- [Exercise goal] Continue the article page on the glycolytic metabolon from its last sentence.

- [Given passage]
—————

Organization of a functional glycolytic metabolon on mitochondria for metabolic efficiency

Haoming Wang; John W. Vant; Andrew Zhang; Richard G. Sanchez; Youjun Wu; Mary L. Micou; Vincent Luczak; Zachary Whiddon; Natasha M. Carlson; Seungyoon B. Yu; Mirna Jabbo; Seokjun Yoon; Ahmed A. Abushawish; Majid Ghassemian; Takeya Masubuchi; Quan Gan; Shigeki Watanabe; Eric R. Griffis; Marc Hammarlund; Abhishek Singharoy; Gulcin Pekkurnaz

doi:10.1038/s42255-024-01121-9

Organization of a functional glycolytic metabolon on mitochondria for metabolic efficiency

Haoming Wang, John W. Vant, Andrew Zhang, Richard G. Sanchez, Youjun Wu, Mary L. Micou, Vincent Luczak, Zachary Whiddon, Natasha M. Carlson, Seungyoon B. Yu, Mirna Jabbo, Seokjun Yoon, Ahmed A. Abushawish, Majid Ghassemian, Takeya Masubuchi, Quan Gan, Shigeki Watanabe, Eric R. Griffis, Marc Hammarlund, Abhishek SingharoyGulcin Pekkurnaz

Multiscale Biomedical Systems

Research output: Contribution to journal › Article › peer-review

9 Scopus citations

Abstract

Glucose, the primary cellular energy source, is metabolized through glycolysis initiated by the rate-limiting enzyme hexokinase (HK). In energy-demanding tissues like the brain, HK1 is the dominant isoform, primarily localized on mitochondria, and is crucial for efficient glycolysis–oxidative phosphorylation coupling and optimal energy generation. This study unveils a unique mechanism regulating HK1 activity, glycolysis and the dynamics of mitochondrial coupling, mediated by the metabolic sensor enzyme O-GlcNAc transferase (OGT). OGT catalyses reversible O-GlcNAcylation, a post-translational modification influenced by glucose flux. Elevated OGT activity induces dynamic O-GlcNAcylation of the regulatory domain of HK1, subsequently promoting the assembly of the glycolytic metabolon on the outer mitochondrial membrane. This modification enhances the mitochondrial association with HK1, orchestrating glycolytic and mitochondrial ATP production. Mutation in HK1’s O-GlcNAcylation site reduces ATP generation in multiple cell types, specifically affecting metabolic efficiency in neurons. This study reveals a previously unappreciated pathway that links neuronal metabolism and mitochondrial function through OGT and the formation of the glycolytic metabolon, providing potential strategies for tackling metabolic and neurological disorders.

—————

- [Source material]
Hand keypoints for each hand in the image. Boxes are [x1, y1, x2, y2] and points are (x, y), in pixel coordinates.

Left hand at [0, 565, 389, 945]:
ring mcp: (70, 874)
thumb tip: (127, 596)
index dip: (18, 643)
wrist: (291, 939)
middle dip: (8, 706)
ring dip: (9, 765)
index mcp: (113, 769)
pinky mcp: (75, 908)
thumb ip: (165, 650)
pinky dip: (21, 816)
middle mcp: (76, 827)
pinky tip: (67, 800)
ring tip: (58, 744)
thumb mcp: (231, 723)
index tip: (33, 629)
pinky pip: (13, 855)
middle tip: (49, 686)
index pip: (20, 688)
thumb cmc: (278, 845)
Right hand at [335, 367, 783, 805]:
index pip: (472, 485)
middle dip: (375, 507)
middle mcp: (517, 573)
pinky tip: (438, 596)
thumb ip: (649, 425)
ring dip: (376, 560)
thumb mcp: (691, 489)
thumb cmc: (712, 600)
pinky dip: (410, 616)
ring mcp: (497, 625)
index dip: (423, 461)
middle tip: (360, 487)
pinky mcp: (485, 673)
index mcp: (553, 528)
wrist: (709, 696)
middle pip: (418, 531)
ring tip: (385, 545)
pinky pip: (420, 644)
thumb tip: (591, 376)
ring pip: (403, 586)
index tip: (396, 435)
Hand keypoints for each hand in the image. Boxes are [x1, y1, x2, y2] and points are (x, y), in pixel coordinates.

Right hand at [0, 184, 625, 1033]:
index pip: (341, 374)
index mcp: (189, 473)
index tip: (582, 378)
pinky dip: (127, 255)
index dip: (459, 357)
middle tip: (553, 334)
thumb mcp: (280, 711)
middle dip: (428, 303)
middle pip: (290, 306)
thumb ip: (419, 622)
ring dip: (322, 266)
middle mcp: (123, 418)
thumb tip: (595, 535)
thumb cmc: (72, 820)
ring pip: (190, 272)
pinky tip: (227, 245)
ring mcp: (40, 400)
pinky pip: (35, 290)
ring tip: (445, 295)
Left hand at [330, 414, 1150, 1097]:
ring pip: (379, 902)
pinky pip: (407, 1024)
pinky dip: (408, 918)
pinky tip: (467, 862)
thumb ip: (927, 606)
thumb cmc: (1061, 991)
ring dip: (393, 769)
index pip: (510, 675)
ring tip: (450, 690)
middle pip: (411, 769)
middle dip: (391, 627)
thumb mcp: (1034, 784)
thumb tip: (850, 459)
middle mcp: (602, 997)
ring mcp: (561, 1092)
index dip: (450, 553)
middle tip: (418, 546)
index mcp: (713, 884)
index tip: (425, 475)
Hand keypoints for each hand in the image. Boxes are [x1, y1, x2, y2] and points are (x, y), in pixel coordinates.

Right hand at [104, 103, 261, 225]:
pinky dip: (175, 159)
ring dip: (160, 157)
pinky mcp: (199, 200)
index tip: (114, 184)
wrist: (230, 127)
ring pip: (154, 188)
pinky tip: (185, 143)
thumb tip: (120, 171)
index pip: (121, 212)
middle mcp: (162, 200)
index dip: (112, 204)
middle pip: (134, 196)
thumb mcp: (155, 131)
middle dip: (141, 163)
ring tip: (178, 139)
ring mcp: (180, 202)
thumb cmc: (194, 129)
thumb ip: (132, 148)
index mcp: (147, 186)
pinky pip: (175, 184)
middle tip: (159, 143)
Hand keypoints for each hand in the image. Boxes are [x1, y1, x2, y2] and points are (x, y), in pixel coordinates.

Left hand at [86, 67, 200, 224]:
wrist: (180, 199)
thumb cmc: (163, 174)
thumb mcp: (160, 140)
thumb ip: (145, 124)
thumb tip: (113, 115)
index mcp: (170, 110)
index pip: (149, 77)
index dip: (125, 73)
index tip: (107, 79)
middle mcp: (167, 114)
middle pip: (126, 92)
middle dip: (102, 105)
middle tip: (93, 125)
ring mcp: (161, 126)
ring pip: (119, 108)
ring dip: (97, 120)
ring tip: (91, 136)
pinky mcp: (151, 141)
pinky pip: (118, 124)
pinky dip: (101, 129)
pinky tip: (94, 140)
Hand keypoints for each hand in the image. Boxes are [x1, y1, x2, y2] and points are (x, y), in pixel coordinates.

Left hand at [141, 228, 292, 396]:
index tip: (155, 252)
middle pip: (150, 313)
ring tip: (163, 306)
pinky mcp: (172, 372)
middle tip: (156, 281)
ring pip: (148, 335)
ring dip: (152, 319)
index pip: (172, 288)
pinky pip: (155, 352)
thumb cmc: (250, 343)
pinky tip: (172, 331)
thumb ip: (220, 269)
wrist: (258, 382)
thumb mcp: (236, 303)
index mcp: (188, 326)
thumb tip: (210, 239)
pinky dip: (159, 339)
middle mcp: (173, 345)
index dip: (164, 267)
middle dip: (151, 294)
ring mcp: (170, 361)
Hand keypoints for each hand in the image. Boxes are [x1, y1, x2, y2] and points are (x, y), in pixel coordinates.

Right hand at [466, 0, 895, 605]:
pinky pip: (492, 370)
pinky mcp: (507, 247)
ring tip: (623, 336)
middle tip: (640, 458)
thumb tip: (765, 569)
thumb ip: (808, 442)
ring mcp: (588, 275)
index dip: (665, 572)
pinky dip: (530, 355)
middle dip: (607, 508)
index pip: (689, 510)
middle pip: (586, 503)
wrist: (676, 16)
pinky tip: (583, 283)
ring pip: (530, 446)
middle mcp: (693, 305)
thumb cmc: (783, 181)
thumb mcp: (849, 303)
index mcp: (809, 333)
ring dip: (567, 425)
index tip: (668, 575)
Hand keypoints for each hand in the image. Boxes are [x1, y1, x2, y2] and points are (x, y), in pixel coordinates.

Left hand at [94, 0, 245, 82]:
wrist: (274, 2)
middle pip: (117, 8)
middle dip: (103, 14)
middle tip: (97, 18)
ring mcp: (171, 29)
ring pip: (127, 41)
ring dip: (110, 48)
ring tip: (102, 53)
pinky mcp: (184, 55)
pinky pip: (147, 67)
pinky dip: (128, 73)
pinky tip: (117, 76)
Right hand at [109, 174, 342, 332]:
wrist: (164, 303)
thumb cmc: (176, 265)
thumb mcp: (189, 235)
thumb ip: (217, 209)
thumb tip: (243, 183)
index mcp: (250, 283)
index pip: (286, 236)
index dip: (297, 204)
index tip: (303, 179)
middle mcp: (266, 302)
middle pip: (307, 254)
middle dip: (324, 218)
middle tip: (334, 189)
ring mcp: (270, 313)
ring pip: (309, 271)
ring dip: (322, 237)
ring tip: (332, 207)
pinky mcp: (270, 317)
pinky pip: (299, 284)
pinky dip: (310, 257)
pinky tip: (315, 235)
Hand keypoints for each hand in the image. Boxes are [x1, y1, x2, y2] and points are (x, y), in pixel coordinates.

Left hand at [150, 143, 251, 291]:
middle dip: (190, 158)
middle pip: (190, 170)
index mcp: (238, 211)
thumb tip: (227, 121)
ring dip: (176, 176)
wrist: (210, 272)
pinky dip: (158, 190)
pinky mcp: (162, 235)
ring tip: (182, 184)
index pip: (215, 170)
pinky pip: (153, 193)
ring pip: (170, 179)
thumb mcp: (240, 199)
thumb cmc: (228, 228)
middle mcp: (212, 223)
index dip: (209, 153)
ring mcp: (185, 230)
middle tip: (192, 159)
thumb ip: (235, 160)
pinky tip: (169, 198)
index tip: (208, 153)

—————

- [Expected answer]
Original language	English
Pages (from-to)	1712-1735
Number of pages	24
Journal	Nature Metabolism
Volume	6
Issue number	9
DOIs	https://doi.org/10.1038/s42255-024-01121-9
State	Published - Sep 2024

Funding

We gratefully acknowledge the invaluable contributions of the Pekkurnaz laboratory members, as well as the generous sharing of key instrument resources by E. Hui. We also extend our appreciation to the technical team members of the University of California San Diego Biomolecular/Proteomics Mass Spectrometry Facility and Nikon Imaging Center for their expert assistance, and Arizona State University Research Computing for providing High Performance Computing resources. This project was made possible by the support of a grant from the National Institutes of Health (NIH) to G.P. (R35GM128823), NIH (2T32GM007240) to S.B.Y., NIH (5T32GM133351) to A.A.A., NIH to M.H. (R01NS094219), University of California San Diego TRELS fellowship to A.Z., NIH (5T32NS007220) to V.L., NIH (5T32NS007220-40) to Z.W., NIH (5T32EB009380-15) to N.M.C, the San Diego IRACDA Scholars Program (K12GM068524) to R.S., URS Ledell Family Research Scholarship for Science and Engineering to A.Z., NSF Graduate Research Fellowship (2020298734) to J.W.V and NSF (MCB-1942763) to A.S. We also acknowledge the Gordon and Betty Moore Foundation (7555.04) and the Chan Zuckerberg Initiative DAF, an advised fund of Silicon Valley Community Foundation (2020-222005) for their contributions to this project.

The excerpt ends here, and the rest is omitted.